_Exercise requirements_
Find the lines of the material below that include the string "pixel", then copy each one.

=== Begin Enclosure ===

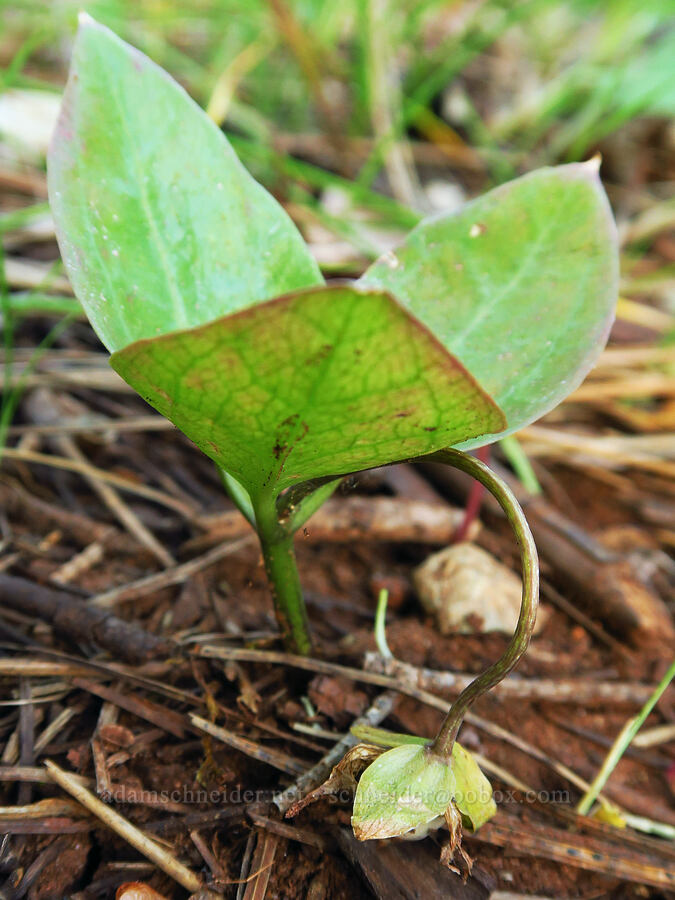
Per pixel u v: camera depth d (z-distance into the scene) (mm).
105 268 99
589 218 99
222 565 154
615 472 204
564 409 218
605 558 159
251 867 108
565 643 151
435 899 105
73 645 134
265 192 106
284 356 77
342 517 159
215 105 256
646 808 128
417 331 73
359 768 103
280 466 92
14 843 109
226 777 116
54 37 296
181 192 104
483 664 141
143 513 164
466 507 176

=== End Enclosure ===
=== Begin Enclosure ===

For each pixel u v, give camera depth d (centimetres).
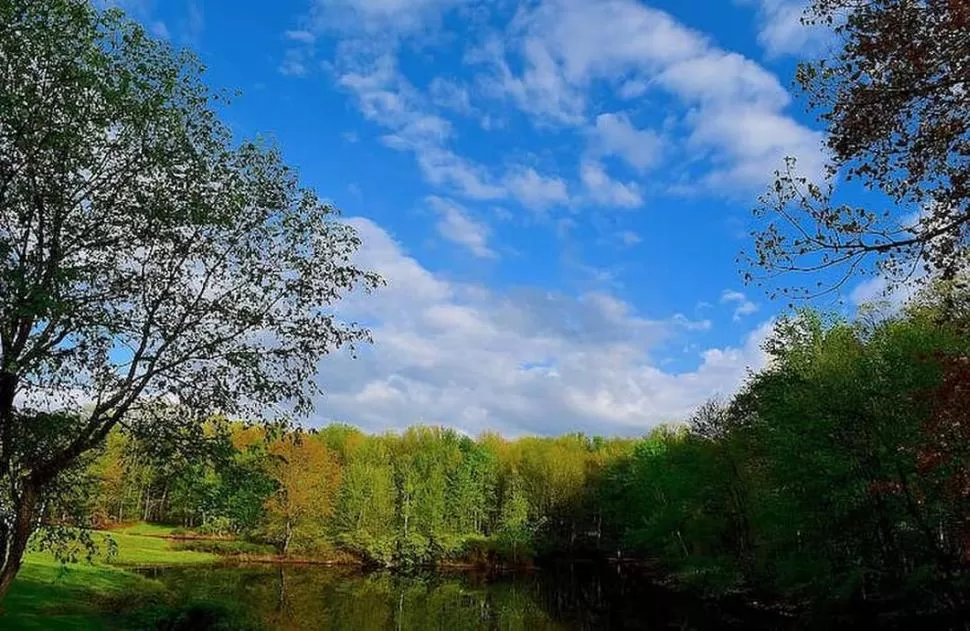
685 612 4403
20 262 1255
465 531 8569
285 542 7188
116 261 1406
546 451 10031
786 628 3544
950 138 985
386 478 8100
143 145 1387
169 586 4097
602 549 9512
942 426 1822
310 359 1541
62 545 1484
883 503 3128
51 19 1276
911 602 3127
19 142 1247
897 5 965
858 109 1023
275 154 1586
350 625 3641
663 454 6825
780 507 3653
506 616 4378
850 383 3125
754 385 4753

=== End Enclosure ===

_Task result_
Per pixel u v: camera depth d (z-distance into the scene) (mm).
For each pixel u v, give camera depth d (centimetres).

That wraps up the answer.